## Work request
The required answer is a copy of each line in the entries below that includes "experience".

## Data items
---
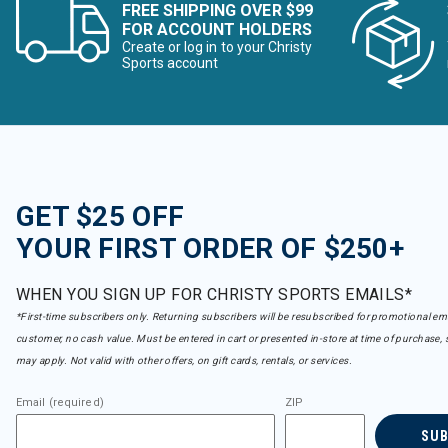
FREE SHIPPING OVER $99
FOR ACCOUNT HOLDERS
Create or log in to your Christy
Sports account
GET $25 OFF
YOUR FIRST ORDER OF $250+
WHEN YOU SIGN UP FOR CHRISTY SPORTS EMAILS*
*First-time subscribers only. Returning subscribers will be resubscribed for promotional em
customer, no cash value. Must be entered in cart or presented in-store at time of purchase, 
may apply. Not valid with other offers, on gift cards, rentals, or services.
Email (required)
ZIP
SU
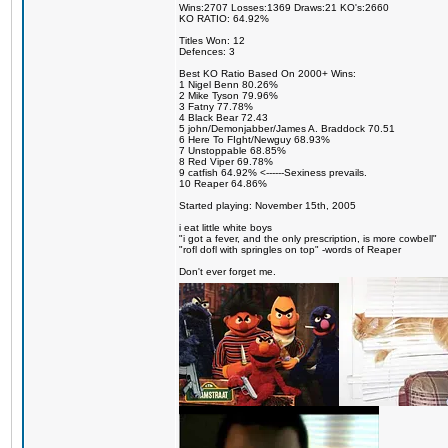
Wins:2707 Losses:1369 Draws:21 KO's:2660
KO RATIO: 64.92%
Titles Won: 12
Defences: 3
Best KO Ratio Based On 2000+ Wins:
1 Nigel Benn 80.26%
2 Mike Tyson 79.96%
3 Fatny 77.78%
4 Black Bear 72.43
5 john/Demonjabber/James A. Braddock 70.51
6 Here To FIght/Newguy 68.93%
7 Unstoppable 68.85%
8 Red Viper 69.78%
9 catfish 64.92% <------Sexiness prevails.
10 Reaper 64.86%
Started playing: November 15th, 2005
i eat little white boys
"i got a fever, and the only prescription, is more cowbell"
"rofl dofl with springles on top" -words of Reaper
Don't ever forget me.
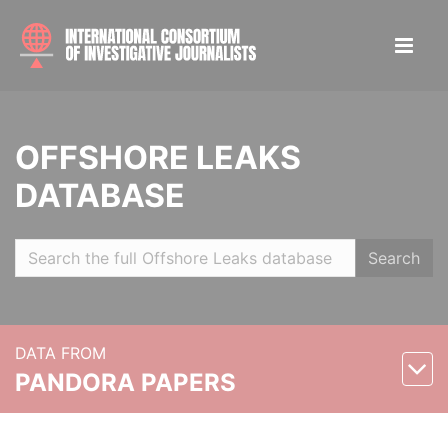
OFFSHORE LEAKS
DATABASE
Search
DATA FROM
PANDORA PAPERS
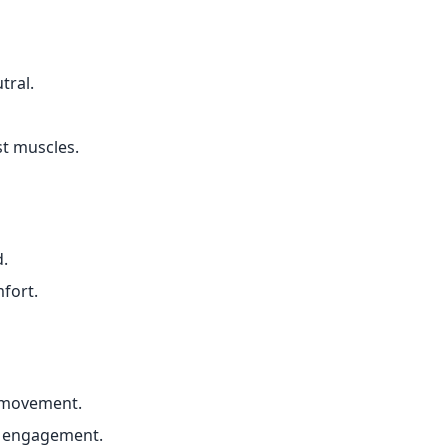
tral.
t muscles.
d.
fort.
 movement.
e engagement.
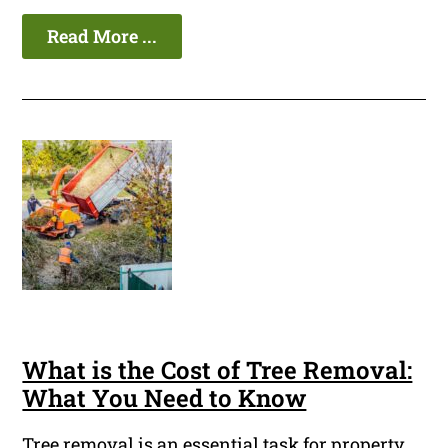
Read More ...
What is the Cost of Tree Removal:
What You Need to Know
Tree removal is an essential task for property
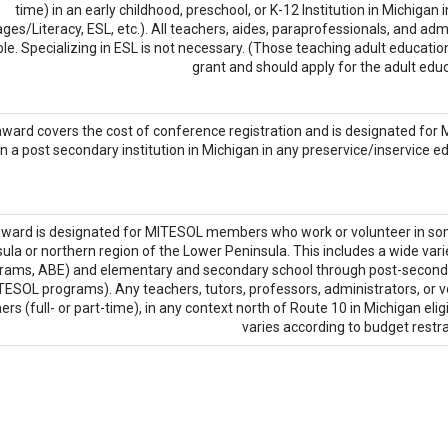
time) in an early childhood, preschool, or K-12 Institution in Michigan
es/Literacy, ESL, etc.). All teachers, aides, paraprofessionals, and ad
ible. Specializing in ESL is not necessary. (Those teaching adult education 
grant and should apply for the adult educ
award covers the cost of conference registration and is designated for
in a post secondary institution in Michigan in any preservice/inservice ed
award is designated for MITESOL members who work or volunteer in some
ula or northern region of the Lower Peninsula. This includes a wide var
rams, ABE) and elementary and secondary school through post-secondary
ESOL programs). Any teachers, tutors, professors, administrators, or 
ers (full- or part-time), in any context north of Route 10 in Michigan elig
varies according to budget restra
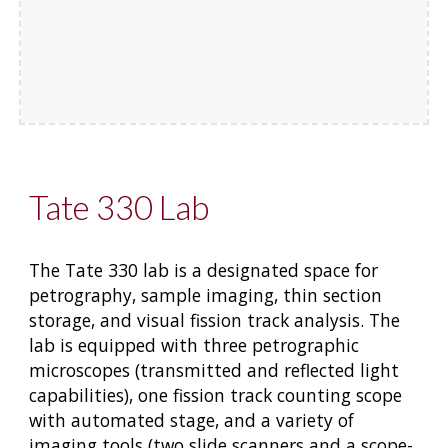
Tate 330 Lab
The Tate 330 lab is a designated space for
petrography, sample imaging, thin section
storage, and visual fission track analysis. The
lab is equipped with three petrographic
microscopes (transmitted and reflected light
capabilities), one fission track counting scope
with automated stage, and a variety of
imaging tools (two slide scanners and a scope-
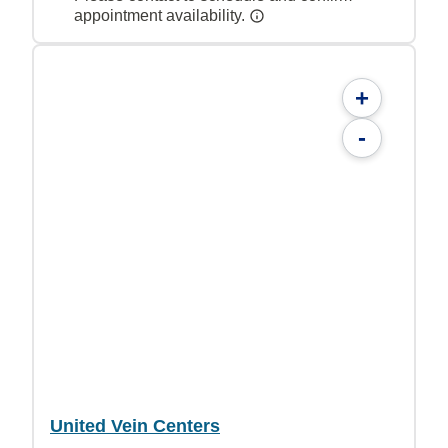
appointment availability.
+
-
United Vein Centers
---
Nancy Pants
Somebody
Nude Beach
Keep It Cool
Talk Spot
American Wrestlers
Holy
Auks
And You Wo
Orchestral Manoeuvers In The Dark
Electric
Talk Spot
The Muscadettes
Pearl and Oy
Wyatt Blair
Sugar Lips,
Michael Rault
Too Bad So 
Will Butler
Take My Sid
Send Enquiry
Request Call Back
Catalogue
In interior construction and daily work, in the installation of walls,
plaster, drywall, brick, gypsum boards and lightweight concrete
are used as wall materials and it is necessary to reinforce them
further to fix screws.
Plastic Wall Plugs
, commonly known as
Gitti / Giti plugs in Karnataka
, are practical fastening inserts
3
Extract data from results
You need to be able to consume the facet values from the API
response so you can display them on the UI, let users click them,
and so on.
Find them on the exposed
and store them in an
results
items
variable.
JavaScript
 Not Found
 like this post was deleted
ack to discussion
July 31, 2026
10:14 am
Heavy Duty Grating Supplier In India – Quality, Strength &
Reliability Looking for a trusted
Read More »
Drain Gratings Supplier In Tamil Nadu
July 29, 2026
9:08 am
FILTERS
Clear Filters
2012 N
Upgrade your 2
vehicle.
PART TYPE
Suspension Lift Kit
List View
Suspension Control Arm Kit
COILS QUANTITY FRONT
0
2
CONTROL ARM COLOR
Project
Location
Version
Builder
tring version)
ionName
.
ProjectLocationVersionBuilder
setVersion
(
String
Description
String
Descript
---
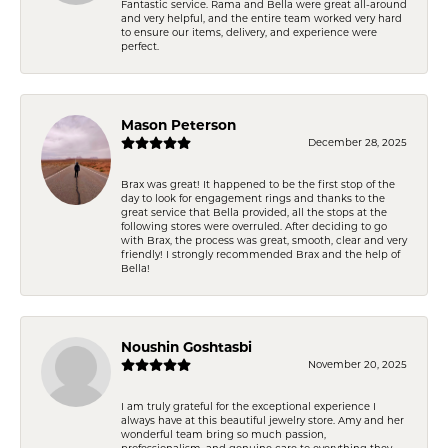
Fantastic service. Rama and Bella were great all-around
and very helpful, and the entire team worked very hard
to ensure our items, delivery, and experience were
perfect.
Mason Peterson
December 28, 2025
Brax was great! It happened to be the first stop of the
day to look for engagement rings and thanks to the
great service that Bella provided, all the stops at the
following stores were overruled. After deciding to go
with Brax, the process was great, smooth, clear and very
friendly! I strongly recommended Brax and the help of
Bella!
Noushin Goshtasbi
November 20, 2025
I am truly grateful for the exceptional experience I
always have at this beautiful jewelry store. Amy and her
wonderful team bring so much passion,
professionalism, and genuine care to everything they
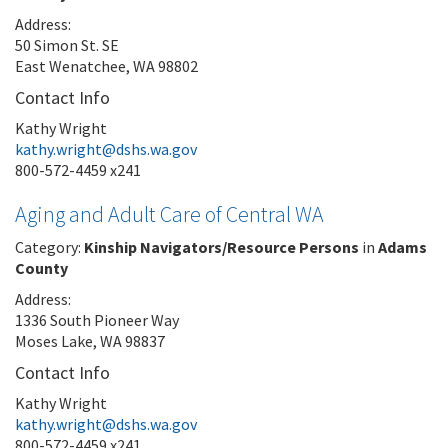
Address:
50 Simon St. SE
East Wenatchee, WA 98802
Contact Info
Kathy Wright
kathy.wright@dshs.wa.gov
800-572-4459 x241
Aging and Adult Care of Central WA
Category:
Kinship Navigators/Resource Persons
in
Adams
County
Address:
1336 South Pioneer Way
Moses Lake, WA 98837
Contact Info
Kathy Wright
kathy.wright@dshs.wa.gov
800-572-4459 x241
---
## The answer
to ensure our items, delivery, and experience were
I am truly grateful for the exceptional experience I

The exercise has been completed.